Mike Nail delivers his acceptance speech during his induction into the Arkansas Sportscasters and Sportswriters Hall of Fame on Wednesday, May 25, 2022, in Fayetteville. (Andy Shupe/NWA Democrat-Gazette)
Edwin Michael Nail was born Feb. 12, 1945, and grew up in Fayetteville on a farm near the intersection of what is now Interstate 49 and Martin Luther King Jr. Blvd. According to a 2006 feature in the Democrat-Gazette, Nail’s mother and stepfather raised corn, potatoes and hogs.
“I think we’re all familiar with the phrase, ‘From the penthouse to the outhouse,’” Nail said in 2022. “My whole career has been just the opposite, from the outhouse to the penthouse.”
Nail became interested in broadcasting around the age of 12 or 13. According to the book “Voices of the Razorbacks,” written by Stanley Sharp and the late UA journalism professor Hoyt Purvis, Nail would lock himself in his bedroom with a tape recorder and call games he imagined in his mind.

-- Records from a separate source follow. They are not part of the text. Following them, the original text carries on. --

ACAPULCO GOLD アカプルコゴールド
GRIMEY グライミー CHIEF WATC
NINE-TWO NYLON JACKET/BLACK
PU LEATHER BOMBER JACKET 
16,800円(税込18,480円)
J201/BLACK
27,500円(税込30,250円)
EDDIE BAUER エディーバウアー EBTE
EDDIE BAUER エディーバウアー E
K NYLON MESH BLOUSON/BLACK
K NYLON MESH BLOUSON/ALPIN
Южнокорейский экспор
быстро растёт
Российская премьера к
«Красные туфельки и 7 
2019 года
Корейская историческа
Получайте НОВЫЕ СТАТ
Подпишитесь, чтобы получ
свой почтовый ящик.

Nail was in high school when he landed his first broadcast job with the radio station KFAY in 1963. Nail quit school during his senior year and obtained a GED diploma while serving in the U.S. Navy.

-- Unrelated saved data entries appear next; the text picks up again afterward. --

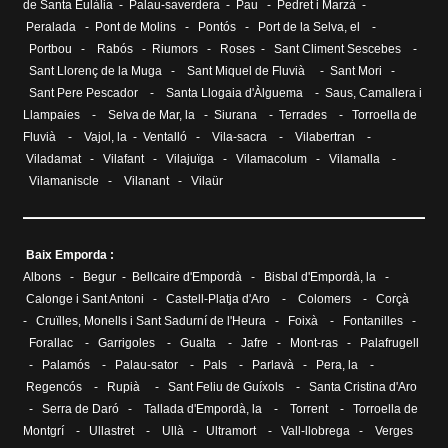
de Santa Eulàlia
- Palau-saverdera -
Pau
-
Pedret i Marzà
-
Peralada
-
Pont de Molins
-
Pontós
-
Port de la Selva, el
-
Portbou
-
Rabós
-
Riumors
-
Roses
-
Sant Climent Sescebes
-
Sant Llorenç de la Muga
-
Sant Miquel de Fluvià
-
Sant Mori
-
Sant Pere Pescador
-
Santa Llogaia d'Àlguema
-
Saus, Camallera i
Llampaies
-
Selva de Mar, la
-
Siurana
-
Terrades
-
Torroella de
Fluvià
-
Vajol, la
-
Ventalló
-
Vila-sacra
-
Vilabertran
-
Viladamat
-
Vilafant
-
Vilajuïga
-
Vilamacolum
-
Vilamalla
-
Vilamaniscle
-
Vilanant
-
Vilaür
Baix Emporda :
Albons
-
Begur
-
Bellcaire d'Empordà
-
Bisbal d'Empordà, la
-
Calonge i Sant Antoni
-
Castell-Platja d'Aro
-
Colomers
-
Corçà
-
Cruïlles, Monells i Sant Sadurní de l'Heura
-
Foixà
-
Fontanilles
-
Forallac
-
Garrigoles
-
Gualta
-
Jafre
-
Mont-ras
-
Palafrugell
-
Palamós
-
Palau-sator
-
Pals
-
Parlavà
-
Pera, la
-
Regencós
-
Rupià
-
Sant Feliu de Guíxols
-
Santa Cristina d'Aro
-
Serra de Daró
-
Tallada d'Empordà, la
-
Torrent
-
Torroella de
Montgrí
-
Ullastret
-
Ullà
-
Ultramort
-
Vall-llobrega
-
Verges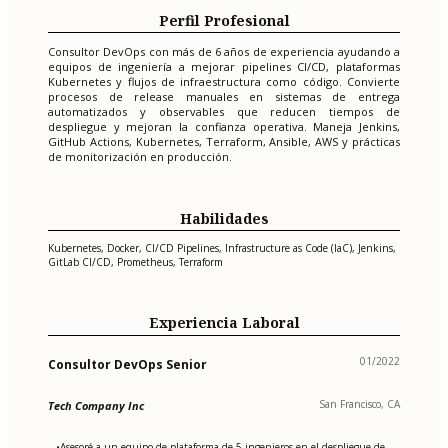
Perfil Profesional
Consultor DevOps con más de 6 años de experiencia ayudando a
equipos de ingeniería a mejorar pipelines CI/CD, plataformas
Kubernetes y flujos de infraestructura como código. Convierte
procesos de release manuales en sistemas de entrega
automatizados y observables que reducen tiempos de
despliegue y mejoran la confianza operativa. Maneja Jenkins,
GitHub Actions, Kubernetes, Terraform, Ansible, AWS y prácticas
de monitorización en producción.
Habilidades
Kubernetes, Docker, CI/CD Pipelines, Infrastructure as Code (IaC), Jenkins,
GitLab CI/CD, Prometheus, Terraform
Experiencia Laboral
01/2022
Consultor DevOps Senior
San Francisco, CA
Tech Company Inc
Asesoré a un equipo de plataforma de 5 ingenieros en el despliegue de
•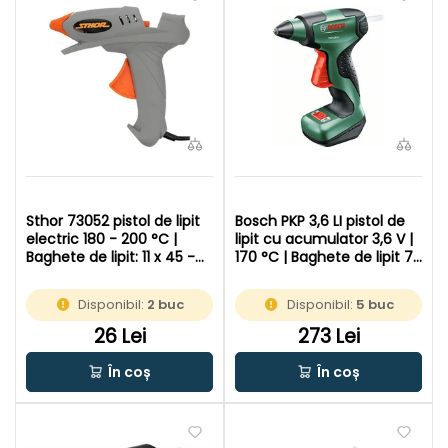
Sthor 73052 pistol de lipit
Bosch PKP 3,6 LI pistol de
electric 180 - 200 °C |
lipit cu acumulator 3,6 V |
Baghete de lipit: 11 x 45 -
170 °C | Baghete de lipit 7
200 mm | In cutie de
mm x 150 mm | In cutie de
carton original
carton original
Disponibil:
2 buc
Disponibil:
5 buc
26 Lei
273 Lei
În coș
În coș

In 1965, Nail moved to Conway to work for the Arkansas Educational Television Network before the state PBS affiliate had a building.
“We actually helped lay bricks and do construction,” Nail told Talk Business & Politics in 2003.

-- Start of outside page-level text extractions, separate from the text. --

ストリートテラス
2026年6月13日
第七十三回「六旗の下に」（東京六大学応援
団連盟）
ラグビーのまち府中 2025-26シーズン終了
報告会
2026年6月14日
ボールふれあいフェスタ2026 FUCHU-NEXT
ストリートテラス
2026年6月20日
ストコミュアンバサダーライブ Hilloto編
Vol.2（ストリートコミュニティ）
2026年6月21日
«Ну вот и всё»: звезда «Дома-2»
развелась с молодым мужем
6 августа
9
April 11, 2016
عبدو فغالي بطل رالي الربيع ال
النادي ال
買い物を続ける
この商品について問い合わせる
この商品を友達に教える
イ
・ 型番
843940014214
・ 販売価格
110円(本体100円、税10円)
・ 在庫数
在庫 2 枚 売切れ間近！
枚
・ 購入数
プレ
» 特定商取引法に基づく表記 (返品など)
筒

In Conway, Nail worked the morning shift on the radio, a day shift at AETN and nights at a gas station pumping gas, changing oil and fixing flat tires.
In 1969, Nail was hired at KATV in Little Rock and managed its Pine Bluff bureau, then got into sports broadcasting when he was hired at KFSM-TV in Fort Smith in 1971.
KATV owned the rights to a weekly in-season show with Broyles, but there was no basketball coach’s show. Nail convinced his KFSM bosses to obtain the rights to the show with the basketball coach, Lanny Van Eman, and fly him on a rented plane from Fayetteville to Fort Smith and back.
“We’d tape the show, drive him back to the airport and fly him to Fayetteville,“ Nail said in the “Voices of the Razorbacks” book. “That went on every week.”
Nail left his home state to work at TV stations in Joplin, Mo., and Oklahoma City. He and his wife, Jean, returned to Arkansas with their children in 1978.
Jean Nail went to work as the spirit squads coordinator for the Razorbacks for 34 years until her retirement in 2016.
“I always called him ‘The Voice’ and her ‘The Spirit,’” Cartwright said.